While Fox News pundit Bill O’Reilly has criticized NBC News’ Brian Williams for his false reporting, O’Reilly himself is now being scrutinized. A site is now calling out O’Reilly’s repeated claims about his reporting during the 1982 Falklands War between the U.K. and Argentina.
Mother Jones’ David Corn notes that O’Reilly has referred to his time covering the conflict several times over the years. Whenever someone questions his own journalism resume, he brings it up. He wrote about it in his 2001 book, wrote that he “survived a combat situation” in a 2004 column and even mentioned it in 2013 during a segment on the Boston Marathon bombing.
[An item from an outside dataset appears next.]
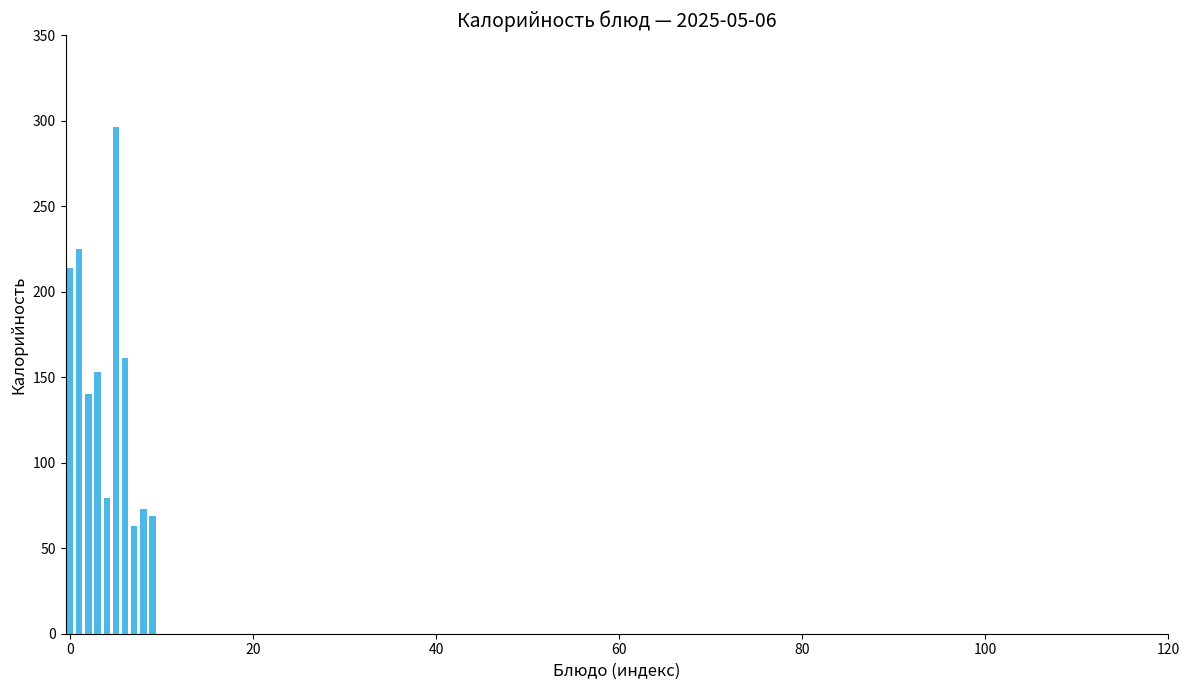

How many distinct data groups are displayed?

1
In 2013, he claimed that he was on the ground, in the Falklands, where he rescued a photographer. However, as Mother Jones notes, his 2001 book, The No Spin Zone, doesn’t make any mentions of him physically covering combat while at CBS News during that war. Instead, he notes that he was - like other American journalists - staying in Buenos Aires, far from the islands that Argentina and Britain were fighting over.
“Nobody got to the war zone during the Falklands war,” Susan Zirinsky, who managed CBS News’ coverage during the war, told Mother Jones. “You weren't allowed on by the Argentinians. No CBS person got there.”
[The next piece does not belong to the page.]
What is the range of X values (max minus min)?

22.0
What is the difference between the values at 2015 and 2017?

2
CBS News’ Bob Schieffer also said that no one from CBS NEws got there. He said he got close, but, “It was impossible.” He said that NBC News’ Robin Lloyd was the only American correspondent who got there.
O’Reilly already responded to Corn’s report, telling The Washington Post that Corn is a “guttersnipe liar.”
O’Reilly added, “Is that clear enough? For years he’s been trying to get Fox News. I would never speak to the man about anything at any time. He’s a disgusting piece of garbage.”
O'Reilly also spoke with Fox News, calling the report "a lie." He added that he has never claimed he was physically on the Falkland Islands.
"Nobody was on the Falklands and I never said I was on the island, ever," O'Reilly said.
Fox News did not give Corn a comment for his original report.